Sales in the area reached a record 15,652 last month, up 97 per cent from 7,945 during the same time last year.
The sales growth was so dramatic because it compares with March 2020, when the first economic effects of the pandemic took hold and both buyers and sellers were wary of the market.
Those fears have long since dissipated. Realtors and housing agencies have reported a flurry of sales -- surpassing many of their most optimistic predictions -- since the start of the year.
They say the number of people willing to purchase now will likely more than make up for last year's low periods.
"Confidence in economic recovery coupled with low borrowing costs supported a record pace of home sales last month," TRREB president Lisa Patel said in a release.
In the first 14 days of March, there were 6,504 sales this year, up 41 per cent from how many were sold during that time period last year.
There were 9,148 sales reported between March 15 and March 31, 2021, an increase of 174 per cent compared to the COVID period of March 2020.
Splitting the month in two is significant: the first half of March 2020 looked relatively average, but restrictions enacted after the pandemic was declared by the World Health Organization on March 11 rapidly sent home sales plummeting.
A year on, available inventory hasn't caught up to the number of people seeking new homes, putting pressure on prices.
"While the robust market activity is indicative of widespread consumer optimism, it is also shedding light on the sustained lack of inventory in the GTA housing market, with implications for affordability," she said.
The average price of a home in the region jumped 21.6 per cent to $1,097,565 from $902,787 last year, while listings shot up by about 57 per cent to reach 22,709 from 14,434.
The most dramatic price increases were seen in detached housing, where the average price was up by 26.6 per cent to hit $1,402,849.
The average semi-detached home was sold for $1,045,519, a 17.5 per cent hike, while townhouses spiked by 20.7 per cent at $870,553.
Condos saw the smallest growth in prices.

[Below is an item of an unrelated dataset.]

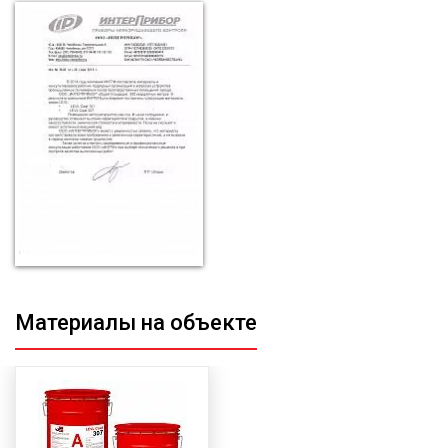
Материалы на объекте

The average condo price climbed by 2.6 per cent to $676,052.
"With sales growth outstripping listings growth by a large margin, including in the condo market segment, competition between buyers in some market segments and the potential for double-digit price growth could continue without a meaningful increase in the supply of homes available for sale," said TRREB chief market analyst Jason Mercer in a release.